I came within one of never having a mamma. My mother was one of a pair of twins one of which died. The one which lived only weighed one and a half pounds.
When a baby I was cradled in a piece of hemlock bark. My mother was as full of superstition as an egg is full of meat, but my father was disposed to reason on the subjects pertaining to life.
I was a magnetic healer for nine years previous to discovering the principles which comprise the method known as Chiropractic. During this period much of that which was necessary to complete the science was worked out. I had discovered that many diseases were associated with derangements of the stomach, kidneys and other organs.
In the dim ages of the past when man lived in rude huts and rocky eaves, even up to the present time, he resorted to charms, necromancy and witchcraft for the relief of mental and physical suffering. His whole object was to find an antidote, a specific for each and every ailment which could and would drive out the intruder, as though the disorder was a creature of intelligence. In his desire to free himself from affliction and prolong his existence, he has searched the heavens above, he has gone into the deep blue sea, the bowels of the earth and every portion thereof. He has tried animal and mineral poisons, penetrated the dark forest with superstitious rite and with incantations, has gathered herbs, barks and roots for medicinal use.
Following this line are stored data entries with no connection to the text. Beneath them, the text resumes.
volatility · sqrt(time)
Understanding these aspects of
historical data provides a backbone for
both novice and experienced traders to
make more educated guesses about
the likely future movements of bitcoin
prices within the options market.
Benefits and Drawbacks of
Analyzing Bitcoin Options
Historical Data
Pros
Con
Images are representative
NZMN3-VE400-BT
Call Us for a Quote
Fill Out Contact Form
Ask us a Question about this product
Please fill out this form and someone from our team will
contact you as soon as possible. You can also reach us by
In his frenzy for relief, trusting that he might find a panacea, or at least a specific, he has slaughtered man, beast and bird, making use of their various parts alive and dead. He has made powders, ointments, pills, elixirs, decoctions, tinctures and lotions of all known vegetables and crawling creatures which could be found, giving therefore his reasons according to his knowledge.i
In Palmer’s narrative, he writes an origin story that the reader is able to connect with; it is filled with lots of ‘facts’. Throughout the narrative he disparages the old world at great length, the unassuming reader doesn’t realize that Palmer is effectively introducing a presupposition; ‘in the old-world people were stupid and superstitious, in the new world, thanks to people like me, we have used science to free us from the bonds of superstition (religion)’. Palmer uses the symbol of ‘science’ as a replacement for ‘superstition’ (religion), and Palmer declares himself the oracle as he is the one who “discovered” chiropractic care.
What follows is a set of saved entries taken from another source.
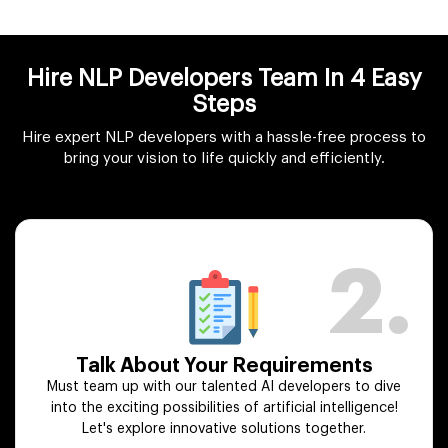
Hire NLP Developers Team In 4 Easy
Steps
Hire expert NLP developers with a hassle-free process to
bring your vision to life quickly and efficiently.
2.
Talk About Your Requirements
Must team up with our talented AI developers to dive
into the exciting possibilities of artificial intelligence!
Let's explore innovative solutions together.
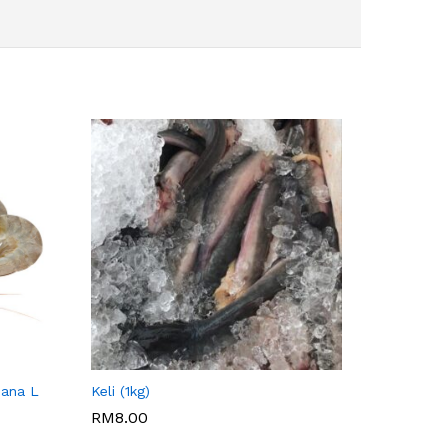
SITI NURRAISYAH
hana L
Keli (1kg)
RM
8.00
To this day, the myriad of ‘facts’ pro and con for chiropractor adjustment are many; tens of thousands of doctors believe it to be a legitimate ‘science’ and tens of thousands of doctors say it is a sham. Some doctors believe chiropractors can end up hurting someone or making an ailment worse, yet coupled with the millions of people who ‘feel’ like they are helped by going to a chiropractor it is really a difficult issue to come to any firm conclusion.
Modern medicine has not increased the average lifespan, and with the exponentially increasing numbers of Americans who cite loneliness, depression, and a whole host of ailments that seemingly did not exist in with such prevalence in the past, one cannot help but wonder if all the modern elixirs are hurting more than they are helping.
Thankfully there is a significant contingent of young people who have begun questioning modern snake oil salesmen and natural lifestyles have been trending in recent years where men and women attempt to live with as few chemical additives to their food and throw out all the brain candy that the medical field heaps upon people.
i Palmer, D. (1910). The Chiropractors adjuster. Portland: Portland Printing House.